Causing a mighty change of heart . . .
I enjoy watching the companionships bond with one another . . . sisters of many different colors, races, backgrounds, styles . . . all coming together to serve their Heavenly Father. They laugh at shared experiences, common mistakes made, adapting to make do with what little the Lord has provided them here in the field . . . think cold water bucket showers, toilets that don't flush, dinner every night from a microwave, uncomfortable beds, the greasy lingering aroma of OFF insect repellant at the end of each day, the insects (actually they have been blessed with an abundance of insects!).
I watch them share belongings . . . those who have more always sharing and leaving behind whatever they can for those who have less.
Missionary rules dictate that although we have many lovely beaches in the mission, there is no swimming, no wading, no enjoying the beautiful waters of the Honduras coastline. There is no television, no movies, no radio and no Internet, except where approval has been granted by the Mission President. Only inspirational music is allowed, and only books and study materials from the designated missionary library are authorized.
Yet, all these apparent challenges seem to lead them to an amazing maturity and increased blessings of the Spirit. They really become the hands of our Heavenly Father as they reach out to each other, their ward members, neighbors, investigators in kindly service.
It isn't easy!
It isn't easy . . . many struggle, and just as one obstacle is overcome, another is presented by the adversary on almost a daily basis. Yet almost all remain approachable and friendly each day as they leave their homes and begin to contact all that they meet.
I have been amazed to see even the most timid survive and thrive! It just feels my heart to overflowing when I see the amazing growth of character that takes place as they overcome the fears that they initially arrive with. They have learned to be cautious in potentially dangerous situations, yet feel and seek their Heavenly Father's protection.

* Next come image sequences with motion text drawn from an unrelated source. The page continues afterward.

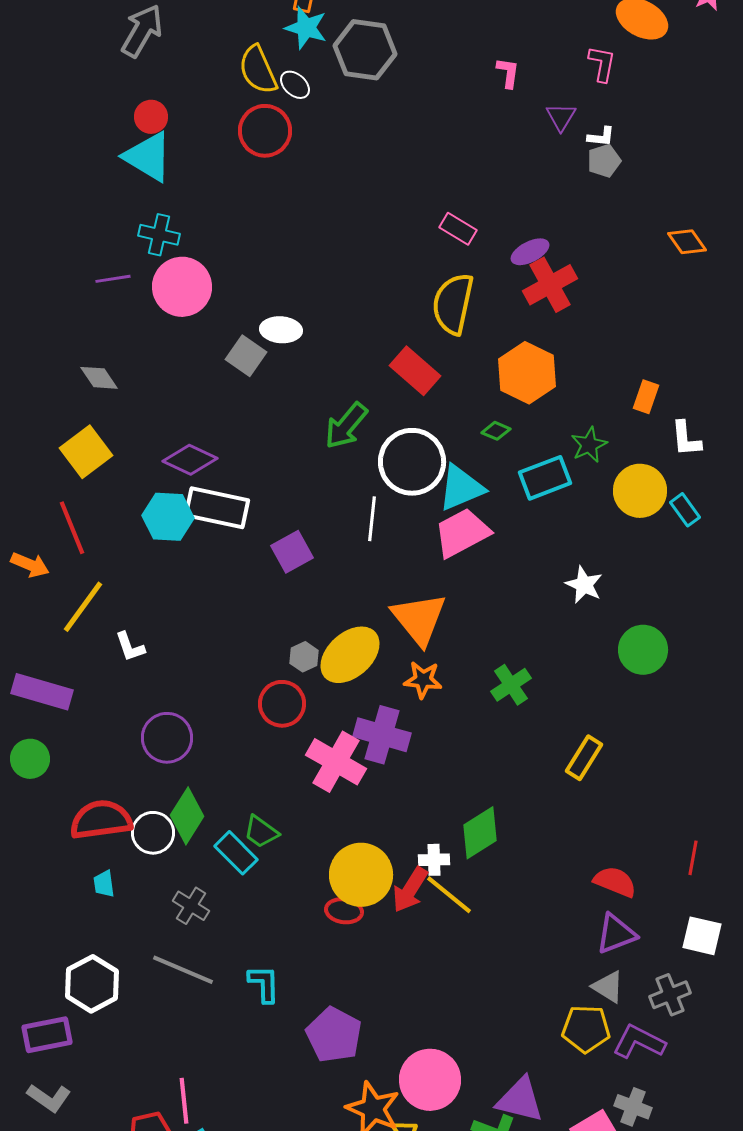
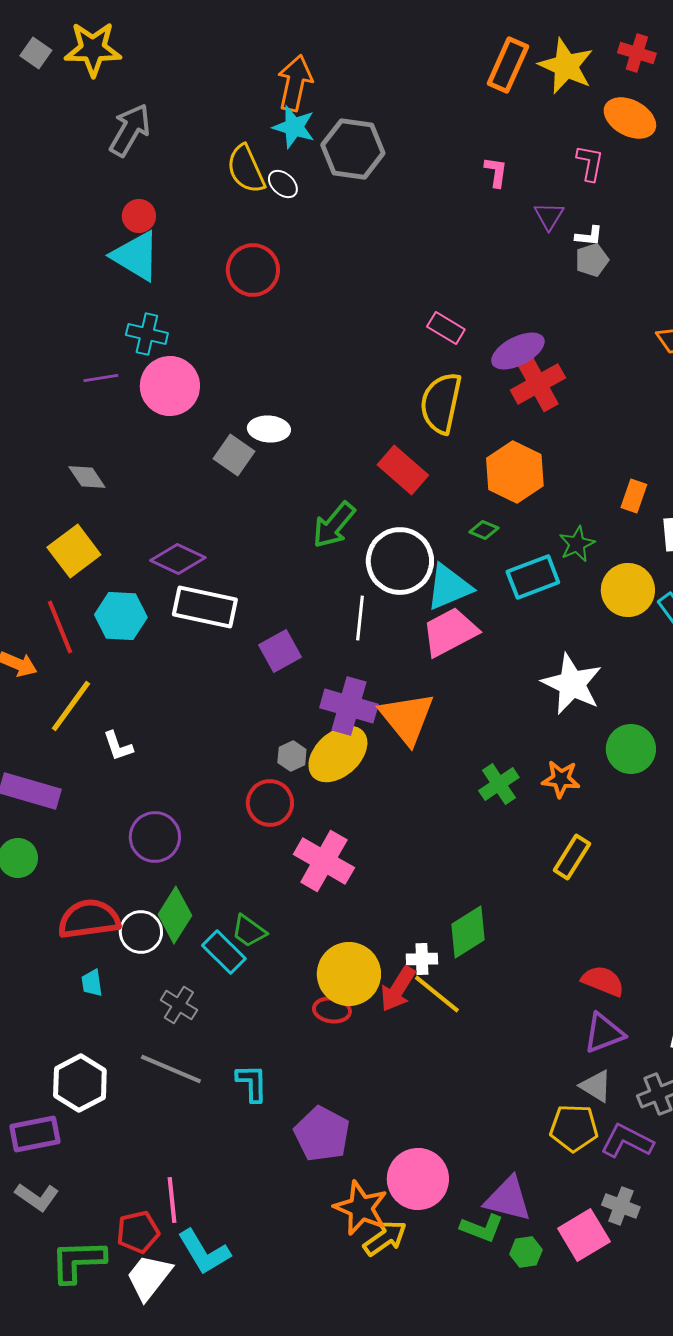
red circle: (265, 131) -> (253, 270), moved
purple ellipse: (530, 252) -> (518, 351), size x1.4
cyan hexagon: (168, 517) -> (121, 616), moved
white star: (584, 585) -> (572, 684), size x1.6
orange star: (423, 680) -> (561, 779), moved
purple cross: (382, 735) -> (349, 706), moved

Even though they are much younger than us and usually arrive in good health . . . I am impressed with their dedication and stamina. They can run circles around us as their daily scheduling can be grueling, with the heat of the day, and the rockiness (literally!) of their paths.
More Like the Savior . . .
And at the end of the day . . . when they are obedient to mission rules, Heavenly Father's laws . . . heed the whisperings of the Spirit . . . they develop Christ-like attributes and become more and more like the Savior each day. When they do all these things . . . the numbers of baptisms, while important, in bringing many to a knowledge of the Savior, are not the determining factor in their missionary success . . . it's what they will take away from their experience . . .
Of course, it's not necessary to serve a mission to learn life's experiences and blessings and develop the attitude described here . . . but there's no doubt that it certainly "hastens" the process. That's what we are about, that is our business . . . to "hasten the work of salvation", to move our Heavenly Father's plan ahead at an unprecedented pace.
There's no doubt that this is what is going to change the Church from the inside out . . . that will strengthen the position of women in the Church . . . and change the roles of women in the Church for future generations to come . . . Women who know that it's not all about them . . . women who serve unselfishly and put the focus on others. Women who go about cultivating the Spirit in their lives, in their homes and with their families and those who surround them.
It is a wonderful time to be a woman in the Church of Jesus Christ of Latter-day Saints today, of that I can testify.